TASK DETAILS – Search the records for "Table". Copy every line where it appears.

DATA EXTRACTS –
======

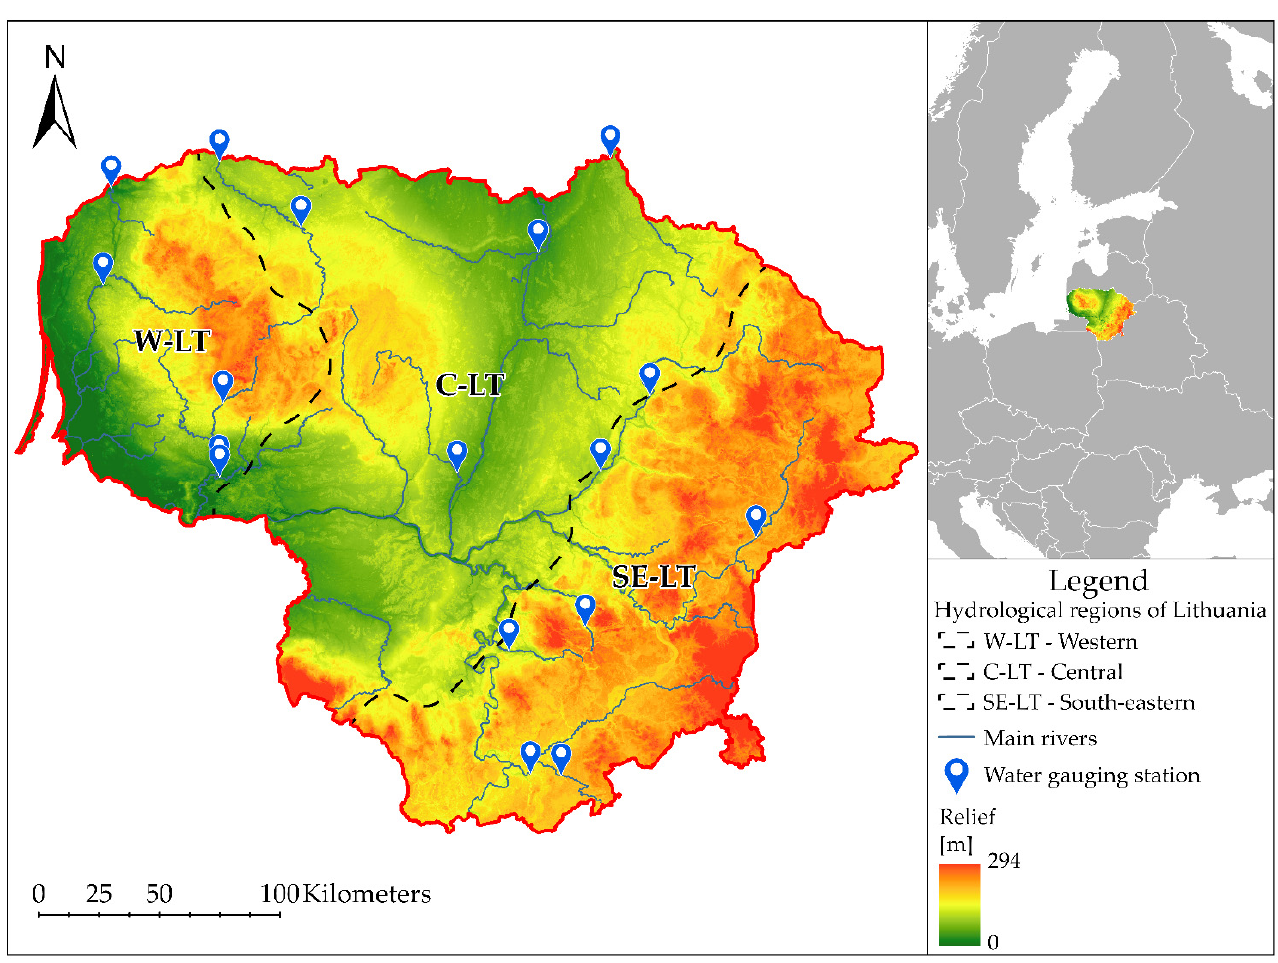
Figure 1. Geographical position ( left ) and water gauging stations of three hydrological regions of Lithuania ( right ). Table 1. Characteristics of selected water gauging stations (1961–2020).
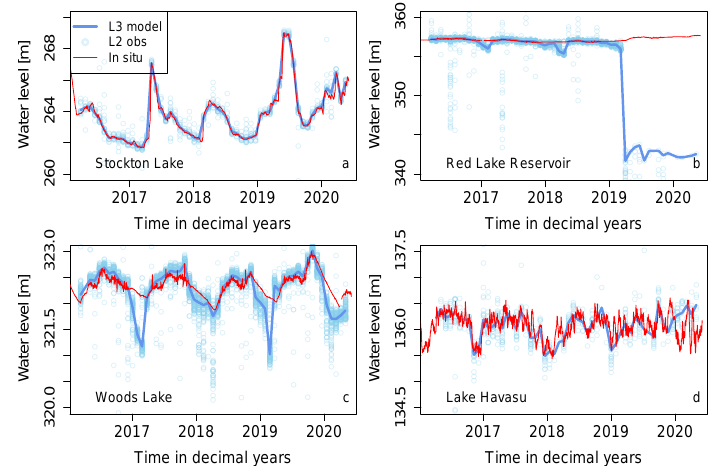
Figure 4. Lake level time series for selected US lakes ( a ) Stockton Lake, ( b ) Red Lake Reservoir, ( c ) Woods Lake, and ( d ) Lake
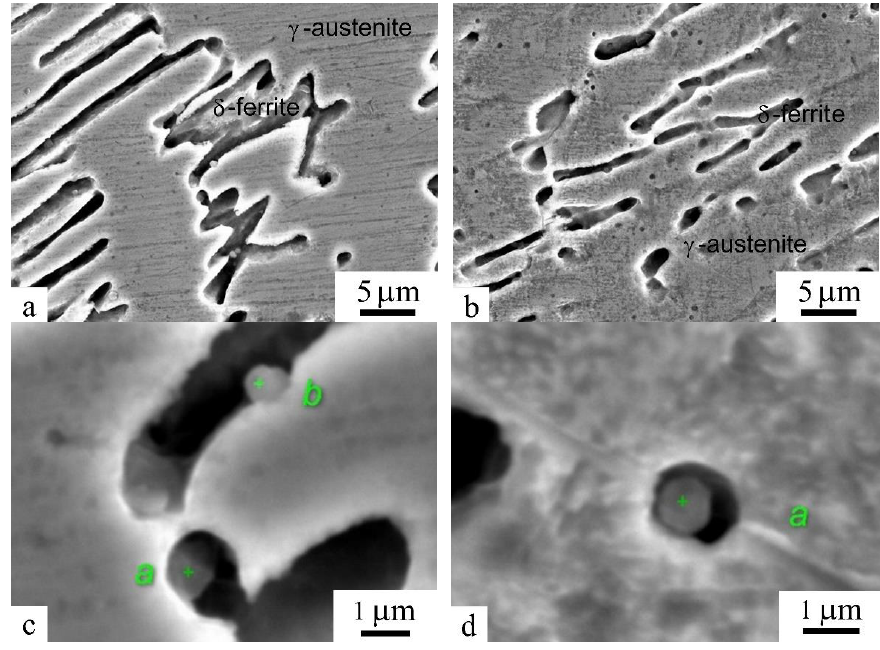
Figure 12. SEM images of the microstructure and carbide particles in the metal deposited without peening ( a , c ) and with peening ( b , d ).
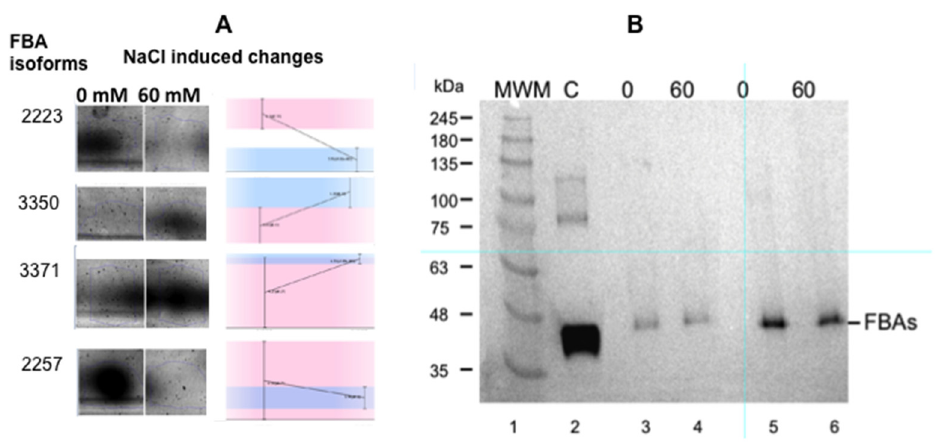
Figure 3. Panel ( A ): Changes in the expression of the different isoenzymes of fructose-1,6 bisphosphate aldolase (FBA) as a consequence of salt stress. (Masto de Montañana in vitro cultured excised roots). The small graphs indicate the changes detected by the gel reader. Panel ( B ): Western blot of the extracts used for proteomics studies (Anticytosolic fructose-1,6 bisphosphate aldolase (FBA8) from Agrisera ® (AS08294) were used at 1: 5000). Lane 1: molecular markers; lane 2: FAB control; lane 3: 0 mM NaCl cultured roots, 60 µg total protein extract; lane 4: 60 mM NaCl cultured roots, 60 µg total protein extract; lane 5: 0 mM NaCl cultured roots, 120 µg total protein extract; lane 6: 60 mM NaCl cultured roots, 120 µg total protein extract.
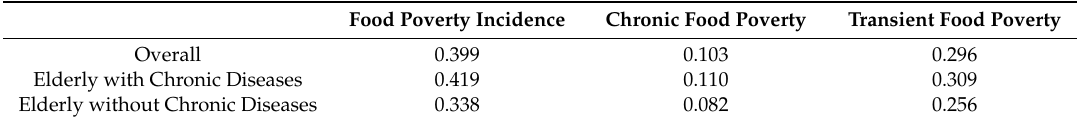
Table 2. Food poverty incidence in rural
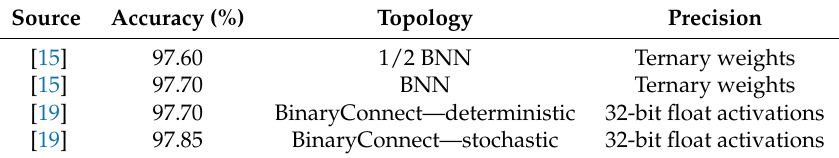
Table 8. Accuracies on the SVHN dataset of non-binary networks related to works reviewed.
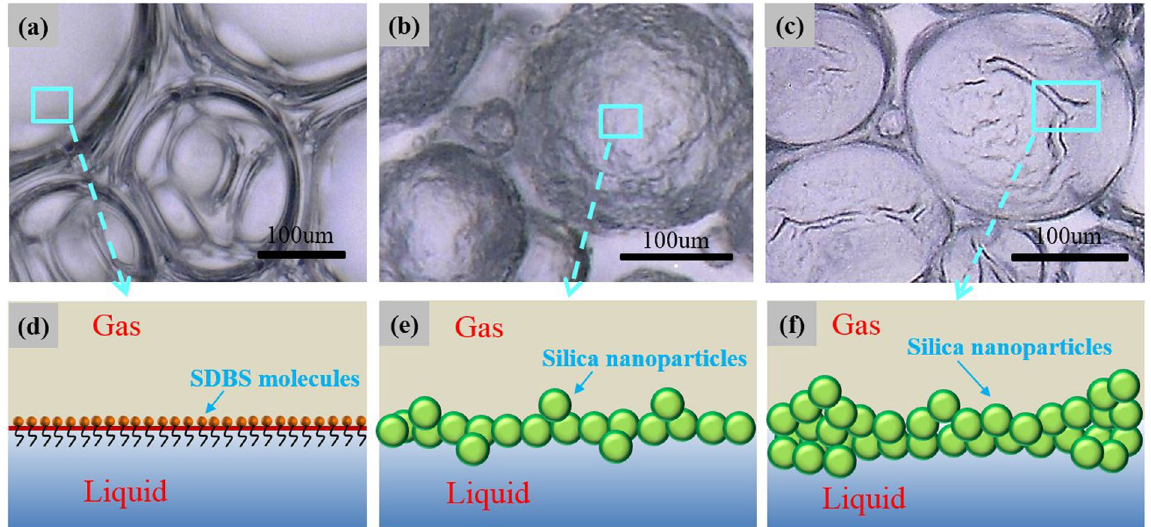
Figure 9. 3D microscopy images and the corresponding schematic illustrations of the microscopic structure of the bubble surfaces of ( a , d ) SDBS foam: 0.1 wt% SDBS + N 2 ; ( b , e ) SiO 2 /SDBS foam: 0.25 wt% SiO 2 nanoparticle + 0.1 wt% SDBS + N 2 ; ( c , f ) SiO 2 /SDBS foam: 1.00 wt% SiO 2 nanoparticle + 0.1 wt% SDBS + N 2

======

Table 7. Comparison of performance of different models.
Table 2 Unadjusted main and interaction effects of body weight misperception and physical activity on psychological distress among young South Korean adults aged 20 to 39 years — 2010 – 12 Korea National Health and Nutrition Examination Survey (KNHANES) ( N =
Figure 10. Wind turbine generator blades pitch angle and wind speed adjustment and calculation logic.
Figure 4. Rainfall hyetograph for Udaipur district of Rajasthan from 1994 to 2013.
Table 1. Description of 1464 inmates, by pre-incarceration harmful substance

======

OUTPUT OF THE TASK –
Figure 1. Geographical position ( left ) and water gauging stations of three hydrological regions of Lithuania ( right ). Table 1. Characteristics of selected water gauging stations (1961–2020).
Table 2. Food poverty incidence in rural
Table 8. Accuracies on the SVHN dataset of non-binary networks related to works reviewed.
Table 7. Comparison of performance of different models.
Table 2 Unadjusted main and interaction effects of body weight misperception and physical activity on psychological distress among young South Korean adults aged 20 to 39 years — 2010 – 12 Korea National Health and Nutrition Examination Survey (KNHANES) ( N =
Table 1. Description of 1464 inmates, by pre-incarceration harmful substance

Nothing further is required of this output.